Advanced Features: Conversation Memory

In [None]:
# Create Alfred with conversation memory
alfred_with_memory = CodeAgent(
    tools=[guest_info_tool, weather_info_tool, hub_stats_tool, search_tool], 
    model=model,
    add_base_tools=True,
    planning_interval=3
)

# First interaction
response1 = alfred_with_memory.run("Tell me about Lady Ada Lovelace.")
print("🎩 Alfred's First Response:")
print(response1)

# Second interaction (referencing the first)
response2 = alfred_with_memory.run("What projects is she currently working on?", reset=False)
print("🎩 Alfred's Second Response:")
print(response2)

# smolagents 
# the reset = False preserves memory

In [None]:
from llama_index.core.workflow import Context

alfred = AgentWorkflow.from_tools_or_functions(
    [guest_info_tool, search_tool, weather_info_tool, hub_stats_tool],
    llm=llm
)

# Remembering state
ctx = Context(alfred)

# First interaction
response1 = await alfred.run("Tell me about Lady Ada Lovelace.", ctx=ctx)
print("🎩 Alfred's First Response:")
print(response1)

# Second interaction (referencing the first)
response2 = await alfred.run("What projects is she currently working on?", ctx=ctx)
print("🎩 Alfred's Second Response:")
print(response2)

# llama-index
# requires adding explicity context object

In [None]:
# First interaction
response = alfred.invoke({"messages": [HumanMessage(content="Tell me about 'Lady Ada Lovelace'. What's her background and how is she related to me?")]})
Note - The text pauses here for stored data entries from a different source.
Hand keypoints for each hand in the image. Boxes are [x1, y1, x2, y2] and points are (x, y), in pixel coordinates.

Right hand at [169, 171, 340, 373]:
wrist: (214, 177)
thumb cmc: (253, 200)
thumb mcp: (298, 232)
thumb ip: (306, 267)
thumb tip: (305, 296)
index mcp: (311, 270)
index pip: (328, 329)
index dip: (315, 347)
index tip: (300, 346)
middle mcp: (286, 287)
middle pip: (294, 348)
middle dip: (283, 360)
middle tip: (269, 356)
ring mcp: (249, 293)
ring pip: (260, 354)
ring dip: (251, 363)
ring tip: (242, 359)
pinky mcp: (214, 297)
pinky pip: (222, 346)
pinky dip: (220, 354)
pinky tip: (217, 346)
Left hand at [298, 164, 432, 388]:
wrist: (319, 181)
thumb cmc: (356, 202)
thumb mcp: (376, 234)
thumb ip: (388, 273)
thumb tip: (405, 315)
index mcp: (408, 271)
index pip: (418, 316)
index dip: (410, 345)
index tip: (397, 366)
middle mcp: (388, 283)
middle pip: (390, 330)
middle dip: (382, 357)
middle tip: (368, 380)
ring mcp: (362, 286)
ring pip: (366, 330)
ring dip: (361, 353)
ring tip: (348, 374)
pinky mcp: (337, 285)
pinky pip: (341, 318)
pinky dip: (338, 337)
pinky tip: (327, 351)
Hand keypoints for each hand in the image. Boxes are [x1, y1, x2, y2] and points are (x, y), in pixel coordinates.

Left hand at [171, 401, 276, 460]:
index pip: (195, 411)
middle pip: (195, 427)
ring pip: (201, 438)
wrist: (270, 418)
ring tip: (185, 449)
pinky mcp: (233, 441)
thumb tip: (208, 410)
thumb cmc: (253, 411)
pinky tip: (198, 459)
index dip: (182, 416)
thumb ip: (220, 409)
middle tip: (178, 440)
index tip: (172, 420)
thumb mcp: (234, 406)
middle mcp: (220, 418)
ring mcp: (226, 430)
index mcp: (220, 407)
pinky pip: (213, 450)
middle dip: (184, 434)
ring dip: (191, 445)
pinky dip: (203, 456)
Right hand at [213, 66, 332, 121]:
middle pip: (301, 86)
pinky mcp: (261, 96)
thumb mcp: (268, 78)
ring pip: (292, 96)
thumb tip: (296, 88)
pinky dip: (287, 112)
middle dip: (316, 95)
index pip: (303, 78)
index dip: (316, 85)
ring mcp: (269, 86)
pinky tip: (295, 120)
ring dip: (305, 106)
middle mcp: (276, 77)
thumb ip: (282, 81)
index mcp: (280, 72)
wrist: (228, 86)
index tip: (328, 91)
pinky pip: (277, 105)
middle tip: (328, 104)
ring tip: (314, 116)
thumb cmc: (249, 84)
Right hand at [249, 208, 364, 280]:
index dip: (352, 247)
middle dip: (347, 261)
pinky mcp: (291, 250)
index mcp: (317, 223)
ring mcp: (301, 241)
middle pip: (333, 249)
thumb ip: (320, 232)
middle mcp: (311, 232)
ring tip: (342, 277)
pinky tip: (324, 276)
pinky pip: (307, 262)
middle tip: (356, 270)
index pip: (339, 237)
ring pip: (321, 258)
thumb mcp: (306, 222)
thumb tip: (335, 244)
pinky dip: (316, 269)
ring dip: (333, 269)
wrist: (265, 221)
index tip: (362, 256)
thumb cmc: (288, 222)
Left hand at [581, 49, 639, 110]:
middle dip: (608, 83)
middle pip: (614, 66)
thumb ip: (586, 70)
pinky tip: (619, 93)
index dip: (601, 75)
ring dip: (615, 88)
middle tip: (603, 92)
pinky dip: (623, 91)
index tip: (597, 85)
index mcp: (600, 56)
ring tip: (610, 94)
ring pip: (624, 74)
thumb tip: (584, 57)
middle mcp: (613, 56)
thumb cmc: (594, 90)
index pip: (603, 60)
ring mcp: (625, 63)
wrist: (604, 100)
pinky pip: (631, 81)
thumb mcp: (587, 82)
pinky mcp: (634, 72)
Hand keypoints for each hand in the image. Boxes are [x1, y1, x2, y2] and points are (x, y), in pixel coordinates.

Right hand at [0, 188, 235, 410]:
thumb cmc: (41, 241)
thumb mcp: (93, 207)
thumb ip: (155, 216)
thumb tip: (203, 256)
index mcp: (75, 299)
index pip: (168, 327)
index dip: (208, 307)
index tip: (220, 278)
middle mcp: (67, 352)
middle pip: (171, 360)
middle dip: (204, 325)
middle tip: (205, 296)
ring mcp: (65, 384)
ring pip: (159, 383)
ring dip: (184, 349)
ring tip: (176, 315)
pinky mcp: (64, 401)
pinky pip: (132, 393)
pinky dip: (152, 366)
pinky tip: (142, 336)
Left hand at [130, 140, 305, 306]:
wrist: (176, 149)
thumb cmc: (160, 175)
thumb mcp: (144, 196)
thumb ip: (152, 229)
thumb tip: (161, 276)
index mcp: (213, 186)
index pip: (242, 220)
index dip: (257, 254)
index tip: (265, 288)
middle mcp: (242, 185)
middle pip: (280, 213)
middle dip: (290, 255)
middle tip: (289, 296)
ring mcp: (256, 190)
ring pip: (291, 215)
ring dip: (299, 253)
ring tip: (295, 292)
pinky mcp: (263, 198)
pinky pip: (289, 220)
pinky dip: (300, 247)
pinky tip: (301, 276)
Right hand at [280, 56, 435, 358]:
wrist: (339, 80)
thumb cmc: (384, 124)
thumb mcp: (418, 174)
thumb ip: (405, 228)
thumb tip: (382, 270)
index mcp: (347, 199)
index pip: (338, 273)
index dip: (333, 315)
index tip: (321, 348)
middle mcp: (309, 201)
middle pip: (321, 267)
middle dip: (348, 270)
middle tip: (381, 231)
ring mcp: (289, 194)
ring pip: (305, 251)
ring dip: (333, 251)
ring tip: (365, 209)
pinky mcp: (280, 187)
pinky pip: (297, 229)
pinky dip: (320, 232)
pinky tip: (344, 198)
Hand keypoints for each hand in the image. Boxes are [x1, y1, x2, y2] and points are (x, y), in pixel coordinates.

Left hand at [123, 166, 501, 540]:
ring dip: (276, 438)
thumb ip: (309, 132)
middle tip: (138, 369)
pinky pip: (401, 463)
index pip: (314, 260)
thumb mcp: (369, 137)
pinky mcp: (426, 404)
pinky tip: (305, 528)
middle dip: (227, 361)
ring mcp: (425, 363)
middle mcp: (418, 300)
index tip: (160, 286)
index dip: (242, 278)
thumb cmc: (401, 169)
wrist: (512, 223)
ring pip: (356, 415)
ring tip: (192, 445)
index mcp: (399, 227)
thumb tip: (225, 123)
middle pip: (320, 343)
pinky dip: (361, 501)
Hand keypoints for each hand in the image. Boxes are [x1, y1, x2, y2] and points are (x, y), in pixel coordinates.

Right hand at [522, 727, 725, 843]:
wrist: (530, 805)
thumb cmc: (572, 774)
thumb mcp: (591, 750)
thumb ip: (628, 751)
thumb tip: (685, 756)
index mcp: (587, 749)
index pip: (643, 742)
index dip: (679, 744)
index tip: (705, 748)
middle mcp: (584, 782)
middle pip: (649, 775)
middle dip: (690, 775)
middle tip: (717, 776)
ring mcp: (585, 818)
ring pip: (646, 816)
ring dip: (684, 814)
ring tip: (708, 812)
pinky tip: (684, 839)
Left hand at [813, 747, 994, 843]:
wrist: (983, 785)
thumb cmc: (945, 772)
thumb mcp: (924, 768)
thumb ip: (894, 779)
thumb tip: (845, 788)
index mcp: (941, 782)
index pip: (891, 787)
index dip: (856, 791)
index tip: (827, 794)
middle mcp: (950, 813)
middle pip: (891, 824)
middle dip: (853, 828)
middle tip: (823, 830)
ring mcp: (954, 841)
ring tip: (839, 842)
print("🎩 Alfred's Response:")
print(response['messages'][-1].content)
print()

# Second interaction (referencing the first)
response = alfred.invoke({"messages": response["messages"] + [HumanMessage(content="What projects is she currently working on?")]})

print("🎩 Alfred's Response:")
print(response['messages'][-1].content)

# langgraph
# use the memorySaver component; in this example it was just concatenation of the previous messages

## Final Project Notes

Build an agent and evaluate on the GAIA Benchmark.